Over the course of Paul W.S. Anderson‘s Resident Evil movies–five and counting with the sixth film Resident Evil: The Final Chapter due out January 27th–the Capcom videogame adaptations have brought in well over $900 million globally. The franchise is poised to easily cross the billion-dollar-mark early in 2017 when the last installment hits theaters, but Anderson and Capcom are already looking ahead to their next big potential project: Monster Hunter.
As Deadline reports, writer/director Anderson and his Impact Pictures producing partner Jeremy Bolt are looking to shop their Monster Hunter idea, something they’ve been mulling over since at least 2012. They come with the first film’s script in hand–written by Anderson–as well as still images and VFX renderings of the creatures. Their plan includes a partnership with the co-founder and president of Toronto-based VFX house Mr. X, Dennis Berardi; his VFX work helped to keep the final 3D Resident Evil movie budgets in the $50+ million range, and they aim to do the same for Monster Hunter.
Here’s a look at the potential movie’s logline, as well as an early VFX rendering from Impact Pictures:
For every Monster, there is a Hero. An ordinary man in a dead end job discovers that he is actually the descendant of an ancient hero. He must travel to a mystical world to train to become a Monster Hunter, before the mythical creatures from that world destroy ours.

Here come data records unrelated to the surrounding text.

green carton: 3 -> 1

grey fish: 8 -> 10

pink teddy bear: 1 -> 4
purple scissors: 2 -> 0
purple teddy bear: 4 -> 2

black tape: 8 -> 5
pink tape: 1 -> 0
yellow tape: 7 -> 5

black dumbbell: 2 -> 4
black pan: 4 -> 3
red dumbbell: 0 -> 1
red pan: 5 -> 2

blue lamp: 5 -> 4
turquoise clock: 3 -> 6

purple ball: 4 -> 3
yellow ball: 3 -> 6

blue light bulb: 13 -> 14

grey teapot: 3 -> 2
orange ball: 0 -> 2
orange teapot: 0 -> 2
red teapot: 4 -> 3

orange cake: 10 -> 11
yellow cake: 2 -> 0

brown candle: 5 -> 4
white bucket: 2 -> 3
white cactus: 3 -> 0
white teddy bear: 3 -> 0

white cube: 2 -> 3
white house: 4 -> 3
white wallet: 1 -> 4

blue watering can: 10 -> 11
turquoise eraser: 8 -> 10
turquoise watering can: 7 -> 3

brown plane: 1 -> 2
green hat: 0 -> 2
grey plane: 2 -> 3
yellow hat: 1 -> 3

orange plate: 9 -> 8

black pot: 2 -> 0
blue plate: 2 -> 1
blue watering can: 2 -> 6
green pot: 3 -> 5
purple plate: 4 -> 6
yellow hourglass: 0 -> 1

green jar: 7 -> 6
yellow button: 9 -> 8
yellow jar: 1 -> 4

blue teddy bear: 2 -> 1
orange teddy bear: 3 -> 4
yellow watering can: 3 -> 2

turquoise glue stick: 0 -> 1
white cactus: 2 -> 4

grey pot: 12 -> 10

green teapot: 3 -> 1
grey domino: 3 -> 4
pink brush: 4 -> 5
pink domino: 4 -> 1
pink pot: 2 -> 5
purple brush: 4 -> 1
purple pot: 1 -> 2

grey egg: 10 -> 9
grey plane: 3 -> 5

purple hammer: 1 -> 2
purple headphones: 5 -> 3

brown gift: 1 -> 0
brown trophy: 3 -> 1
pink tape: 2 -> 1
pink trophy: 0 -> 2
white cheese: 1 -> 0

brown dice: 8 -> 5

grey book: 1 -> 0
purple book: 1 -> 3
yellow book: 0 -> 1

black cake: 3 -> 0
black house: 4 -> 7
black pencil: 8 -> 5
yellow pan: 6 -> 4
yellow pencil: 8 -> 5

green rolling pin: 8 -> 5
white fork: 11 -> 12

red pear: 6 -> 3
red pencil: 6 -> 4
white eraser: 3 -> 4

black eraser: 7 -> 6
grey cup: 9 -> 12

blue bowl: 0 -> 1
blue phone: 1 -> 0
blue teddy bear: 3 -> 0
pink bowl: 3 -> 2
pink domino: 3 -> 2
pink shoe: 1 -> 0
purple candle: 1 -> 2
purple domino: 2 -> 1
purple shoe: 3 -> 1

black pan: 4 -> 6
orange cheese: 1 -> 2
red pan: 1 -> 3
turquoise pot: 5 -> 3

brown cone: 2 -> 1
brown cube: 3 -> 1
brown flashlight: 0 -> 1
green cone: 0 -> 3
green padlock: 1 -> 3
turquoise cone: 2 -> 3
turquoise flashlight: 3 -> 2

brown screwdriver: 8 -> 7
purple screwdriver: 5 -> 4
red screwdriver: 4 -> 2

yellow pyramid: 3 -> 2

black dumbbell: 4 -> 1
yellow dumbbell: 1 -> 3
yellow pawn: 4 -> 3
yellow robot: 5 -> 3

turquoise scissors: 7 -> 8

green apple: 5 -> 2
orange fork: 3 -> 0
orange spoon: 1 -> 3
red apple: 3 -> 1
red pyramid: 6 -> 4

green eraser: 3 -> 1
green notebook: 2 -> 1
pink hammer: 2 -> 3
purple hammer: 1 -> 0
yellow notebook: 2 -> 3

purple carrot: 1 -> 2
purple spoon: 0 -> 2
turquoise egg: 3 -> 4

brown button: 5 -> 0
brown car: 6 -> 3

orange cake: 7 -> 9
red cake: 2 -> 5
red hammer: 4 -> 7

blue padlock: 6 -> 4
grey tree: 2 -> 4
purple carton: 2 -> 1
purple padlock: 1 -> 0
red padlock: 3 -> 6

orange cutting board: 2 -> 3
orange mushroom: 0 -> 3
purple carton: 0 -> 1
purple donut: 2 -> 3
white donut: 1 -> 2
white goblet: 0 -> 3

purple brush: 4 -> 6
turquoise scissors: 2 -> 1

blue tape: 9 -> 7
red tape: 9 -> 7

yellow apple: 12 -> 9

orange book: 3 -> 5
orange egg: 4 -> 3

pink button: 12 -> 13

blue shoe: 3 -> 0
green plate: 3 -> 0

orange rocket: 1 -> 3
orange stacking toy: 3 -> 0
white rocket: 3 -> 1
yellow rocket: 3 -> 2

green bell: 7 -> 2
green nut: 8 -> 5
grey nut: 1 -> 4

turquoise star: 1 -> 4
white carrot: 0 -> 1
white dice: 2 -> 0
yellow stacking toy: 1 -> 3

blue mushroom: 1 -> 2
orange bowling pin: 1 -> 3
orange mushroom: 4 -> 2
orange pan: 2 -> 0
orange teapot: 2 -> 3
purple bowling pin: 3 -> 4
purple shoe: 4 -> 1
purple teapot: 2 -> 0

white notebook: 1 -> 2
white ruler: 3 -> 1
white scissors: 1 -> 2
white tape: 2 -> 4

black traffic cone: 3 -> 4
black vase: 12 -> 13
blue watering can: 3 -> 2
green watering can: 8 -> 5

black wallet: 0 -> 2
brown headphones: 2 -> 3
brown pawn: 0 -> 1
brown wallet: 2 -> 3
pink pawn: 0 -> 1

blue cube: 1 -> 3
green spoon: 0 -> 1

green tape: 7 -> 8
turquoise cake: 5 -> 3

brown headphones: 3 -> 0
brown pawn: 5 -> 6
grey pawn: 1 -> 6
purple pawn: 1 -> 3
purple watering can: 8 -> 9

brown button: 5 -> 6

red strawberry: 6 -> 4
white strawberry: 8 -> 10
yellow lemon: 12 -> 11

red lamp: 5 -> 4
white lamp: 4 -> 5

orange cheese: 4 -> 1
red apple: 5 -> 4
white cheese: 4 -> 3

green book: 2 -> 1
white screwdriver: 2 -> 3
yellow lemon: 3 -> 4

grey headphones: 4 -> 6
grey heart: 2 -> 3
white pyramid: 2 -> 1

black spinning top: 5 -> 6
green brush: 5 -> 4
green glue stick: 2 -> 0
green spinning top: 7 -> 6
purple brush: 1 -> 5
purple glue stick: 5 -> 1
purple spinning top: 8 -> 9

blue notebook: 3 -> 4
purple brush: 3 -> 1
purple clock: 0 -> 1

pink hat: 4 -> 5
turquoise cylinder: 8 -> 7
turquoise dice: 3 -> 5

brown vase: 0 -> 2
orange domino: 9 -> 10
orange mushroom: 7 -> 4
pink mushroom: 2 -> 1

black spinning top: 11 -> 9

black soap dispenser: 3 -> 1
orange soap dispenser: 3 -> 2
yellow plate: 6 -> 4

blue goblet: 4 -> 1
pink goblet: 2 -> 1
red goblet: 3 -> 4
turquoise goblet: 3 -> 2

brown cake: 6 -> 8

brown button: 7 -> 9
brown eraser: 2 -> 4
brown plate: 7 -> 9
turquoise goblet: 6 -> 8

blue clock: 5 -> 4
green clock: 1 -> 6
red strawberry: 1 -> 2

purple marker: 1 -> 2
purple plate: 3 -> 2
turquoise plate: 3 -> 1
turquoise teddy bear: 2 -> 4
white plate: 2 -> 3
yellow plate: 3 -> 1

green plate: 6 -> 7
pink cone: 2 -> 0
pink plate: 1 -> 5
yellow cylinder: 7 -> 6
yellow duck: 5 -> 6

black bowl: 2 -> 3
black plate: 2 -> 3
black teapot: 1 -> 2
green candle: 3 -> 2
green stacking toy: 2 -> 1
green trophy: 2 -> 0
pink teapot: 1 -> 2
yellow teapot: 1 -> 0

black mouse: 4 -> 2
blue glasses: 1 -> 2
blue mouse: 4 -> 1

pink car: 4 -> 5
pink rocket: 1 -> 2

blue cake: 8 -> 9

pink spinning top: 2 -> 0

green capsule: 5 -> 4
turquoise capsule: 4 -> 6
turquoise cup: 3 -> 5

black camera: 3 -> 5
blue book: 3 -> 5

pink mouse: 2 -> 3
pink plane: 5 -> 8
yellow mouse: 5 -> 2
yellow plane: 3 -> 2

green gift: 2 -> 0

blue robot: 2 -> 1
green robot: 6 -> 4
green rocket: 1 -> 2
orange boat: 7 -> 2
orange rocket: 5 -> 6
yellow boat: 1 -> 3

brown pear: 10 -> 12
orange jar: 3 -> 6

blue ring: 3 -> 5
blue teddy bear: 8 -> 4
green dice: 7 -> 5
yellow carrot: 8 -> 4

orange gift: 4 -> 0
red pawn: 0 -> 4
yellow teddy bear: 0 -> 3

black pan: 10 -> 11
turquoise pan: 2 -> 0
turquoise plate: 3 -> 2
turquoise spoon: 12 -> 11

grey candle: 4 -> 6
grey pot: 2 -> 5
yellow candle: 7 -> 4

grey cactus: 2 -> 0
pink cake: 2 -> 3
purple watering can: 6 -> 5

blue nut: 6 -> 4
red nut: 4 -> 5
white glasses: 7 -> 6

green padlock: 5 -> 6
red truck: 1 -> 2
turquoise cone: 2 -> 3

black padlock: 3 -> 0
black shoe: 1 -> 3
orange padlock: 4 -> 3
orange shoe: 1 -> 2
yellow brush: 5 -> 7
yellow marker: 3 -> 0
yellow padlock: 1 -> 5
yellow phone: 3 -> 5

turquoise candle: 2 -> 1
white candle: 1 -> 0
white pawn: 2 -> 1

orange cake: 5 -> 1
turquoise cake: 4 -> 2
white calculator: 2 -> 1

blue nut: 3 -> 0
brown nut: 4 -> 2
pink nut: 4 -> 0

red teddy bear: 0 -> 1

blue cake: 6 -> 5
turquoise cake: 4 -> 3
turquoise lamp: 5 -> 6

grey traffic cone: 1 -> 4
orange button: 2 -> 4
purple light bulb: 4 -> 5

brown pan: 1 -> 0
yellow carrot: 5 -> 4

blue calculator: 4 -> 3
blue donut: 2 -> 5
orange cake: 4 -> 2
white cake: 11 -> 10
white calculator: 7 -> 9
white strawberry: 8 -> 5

Capcom’s fantasy-themed action RPG franchise Monster Hunter started way back on the PlayStation 2 and featured a playable character who was tasked with capturing and killing a variety of monsters. Successfully completing those quests grant the character resources that can be used to upgrade weapons and armor, adding a resource management/RPG aspect to the otherwise action-oriented game. Hugely popular in Japan and enjoying a cult following in the West, the Monster Hunter franchise has spawned numerous sequel games across a number of platforms with around 40 million units sold, plus an anime and book spin-off. This bestseller for Capcom should grab the attention of studios, especially considering the game’s popularity overseas (ie China).